So this was in the news early this week, and this is a response I just came across that I really enjoyed:

Wednesday, March 28, 2012
“What must it feel like getting to the capital city for the first time? What do the queqchis [indigenous tribe of Guatemala] think of our shadowless streets, of our grey colored progress, of the smell of shit of our city? I can’t imagine the strength and conviction that is needed to walk during 8 days, 200 kilometers under the sun and/or rain with the naive hope of being heard and taken seriously. Those of us from the capital are so far away from the rural villagers that it’s difficult for us to realize that they are the other side of this coin called Guatemala. One day we will understand that what happens to our brothers has a direct repercussion over our own lives.

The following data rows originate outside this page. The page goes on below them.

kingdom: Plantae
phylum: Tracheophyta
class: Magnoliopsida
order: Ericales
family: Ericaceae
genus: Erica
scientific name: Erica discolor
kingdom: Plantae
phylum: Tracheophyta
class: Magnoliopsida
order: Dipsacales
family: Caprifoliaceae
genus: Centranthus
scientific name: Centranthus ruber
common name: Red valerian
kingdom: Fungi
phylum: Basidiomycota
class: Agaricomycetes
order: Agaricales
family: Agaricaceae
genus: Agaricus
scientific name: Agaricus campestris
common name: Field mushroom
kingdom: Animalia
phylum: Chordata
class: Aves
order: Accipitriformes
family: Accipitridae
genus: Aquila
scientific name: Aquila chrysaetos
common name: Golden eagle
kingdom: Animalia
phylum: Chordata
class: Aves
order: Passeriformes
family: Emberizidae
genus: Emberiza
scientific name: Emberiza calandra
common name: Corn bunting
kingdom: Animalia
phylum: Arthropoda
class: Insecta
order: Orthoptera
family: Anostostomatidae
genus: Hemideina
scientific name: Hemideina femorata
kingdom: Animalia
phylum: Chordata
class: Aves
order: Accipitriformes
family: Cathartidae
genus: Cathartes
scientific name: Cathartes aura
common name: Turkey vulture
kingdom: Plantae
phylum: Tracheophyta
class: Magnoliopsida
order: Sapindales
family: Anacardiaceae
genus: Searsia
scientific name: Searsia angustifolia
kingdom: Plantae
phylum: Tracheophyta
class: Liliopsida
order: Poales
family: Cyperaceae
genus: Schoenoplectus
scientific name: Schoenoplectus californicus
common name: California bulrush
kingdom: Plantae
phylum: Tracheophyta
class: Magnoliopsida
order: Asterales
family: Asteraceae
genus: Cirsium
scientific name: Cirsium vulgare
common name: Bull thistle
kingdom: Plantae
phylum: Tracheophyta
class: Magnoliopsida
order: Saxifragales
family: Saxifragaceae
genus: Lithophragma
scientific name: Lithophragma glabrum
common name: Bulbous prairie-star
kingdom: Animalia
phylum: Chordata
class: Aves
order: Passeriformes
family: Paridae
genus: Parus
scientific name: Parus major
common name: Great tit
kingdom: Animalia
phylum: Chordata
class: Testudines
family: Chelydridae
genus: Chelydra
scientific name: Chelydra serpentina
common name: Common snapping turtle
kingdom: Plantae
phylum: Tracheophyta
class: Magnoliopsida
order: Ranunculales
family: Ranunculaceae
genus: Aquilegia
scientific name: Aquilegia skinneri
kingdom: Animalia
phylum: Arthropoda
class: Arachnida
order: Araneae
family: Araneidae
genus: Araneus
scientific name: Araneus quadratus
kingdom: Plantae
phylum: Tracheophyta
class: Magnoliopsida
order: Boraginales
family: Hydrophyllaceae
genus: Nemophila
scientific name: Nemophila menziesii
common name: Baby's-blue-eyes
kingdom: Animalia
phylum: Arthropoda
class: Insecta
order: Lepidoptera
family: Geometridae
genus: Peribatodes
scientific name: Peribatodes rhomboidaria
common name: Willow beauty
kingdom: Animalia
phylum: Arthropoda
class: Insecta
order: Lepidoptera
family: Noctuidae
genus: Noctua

One day we will understand that we are all part of one whole. If they are not doing well, neither are we. I take my hat off at their conviction and the communal sentiment of the indigenous Guatemalans. I appreciate that I was born in this country where resistance and rebellion are still a reality. I, like the rural villagers who arrived in the capital yesterday, don’t want a mine or cement factory around the corner from my home, I don’t want them to contaminate the water from the rivers, or to blast the mountains, or to cut down the forests to plant one single product. I also do not agree with the mega projects that DON’T bring development to the communities and that only line the pockets of the same. I also dream of having my own piece of land where I can build a house and grow my food. I also dream of a country with social justice and in which human life is worth more than private property. And you guys?”
Photo caption: “My mother taught me to fight.”